Ein Sprecher der pakistanischen Regierung hat Meldungen zurückgewiesen, wonach sich Osama bin Laden in Pakistan aufhalte.
Bei einem Gefecht mit mutmaßlichen Al-Qaida-Kämpfern in einer Gebirgsregion nahe der afghanischen Grenze sind zehn pakistanische Soldaten getötet worden, teilte das Innenministerium in Islamabad am 26. Juni mit.
Die pakistanische Militärregierung hat am 27. Juni Vorschläge bekanntgegeben, wonach per Verfassungsänderung dem pakistanischen Staatschef Musharraff weitgehende Vollmachten gegeben werden sollen: So soll der Militärmachthaber nach eigenem Ermessen den Premier entlassen und das Parlament auflösen können.

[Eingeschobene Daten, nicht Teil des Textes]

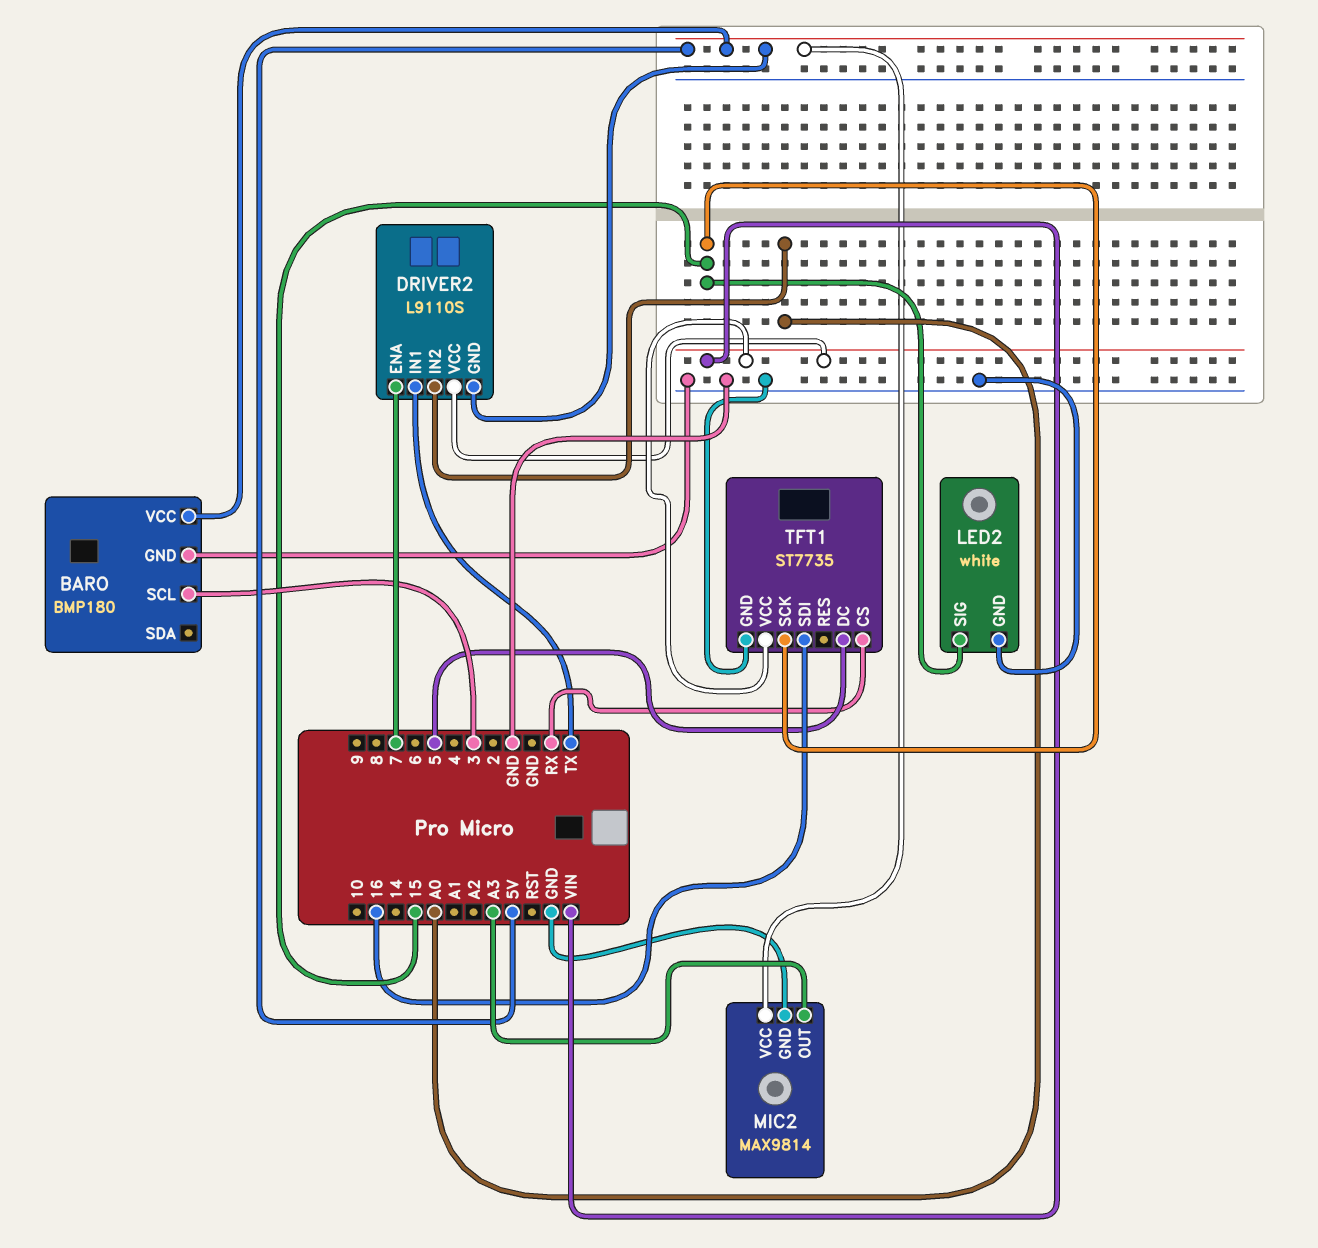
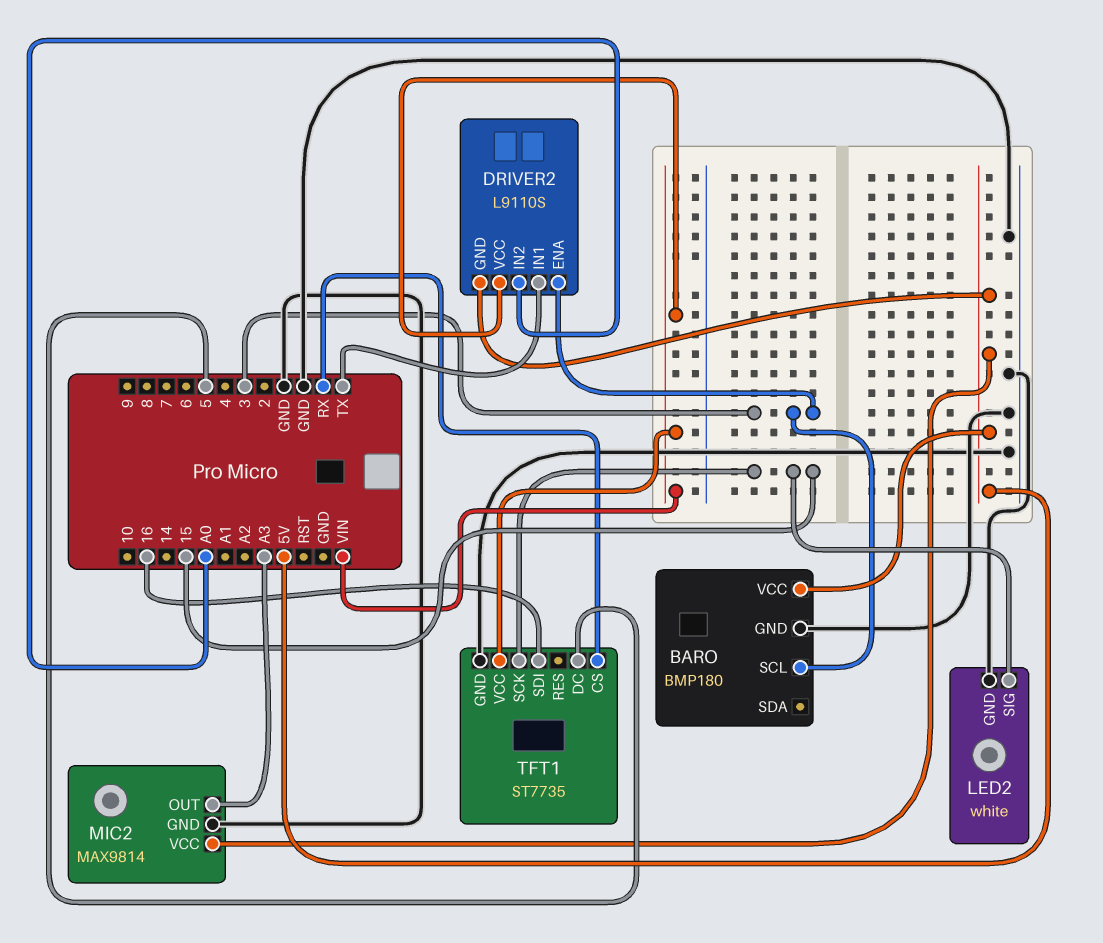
DRIVER2 pin ENA: 7 -> 3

Außerdem soll ein Nationaler Sicherheitsrat unter Vorsitz Musharrafs gebildet werden, der auch den Ausnahmezustand über das Land verhängen kann. Insgesamt handelt es sich um 28 Verfassungsänderungen. Sie stünden nun einen Monat lang zur Debatte, dann werde der derzeitige Nationale Sicherheitsrat über die endgültigen Änderungen entscheiden.
In Anantnag im indischen Teil Kaschmirs explodierte am 27. Juni auf einem Marktplatz eine Handgranate. Es wurden 25 Menschen verletzt.
Bei schweren Konflikten im indischen Teil Kaschmirs sind am 29. Juni mindestens elf Menschen getötet worden: Die Polizei erschoss drei schwerbewaffnete Männer beim Überqueren der Demarkationslinie in Richtung Indien. Bei einem mehrstündigen Gefecht mit Kämpfern der pro-pakistanischen Moslem-Gruppe Lashkar-e-Toiba ("Armee der Gerechten") sind in Rajouri mehrere Separatisten und ein indischer Soldat getötet worden.
Indien hat am 30. Juni erneut eine Rakete getestet. Sie stammt aus der russischen "Smerch"-Reihe und hat eine Reichweite von 70 bis 90 km.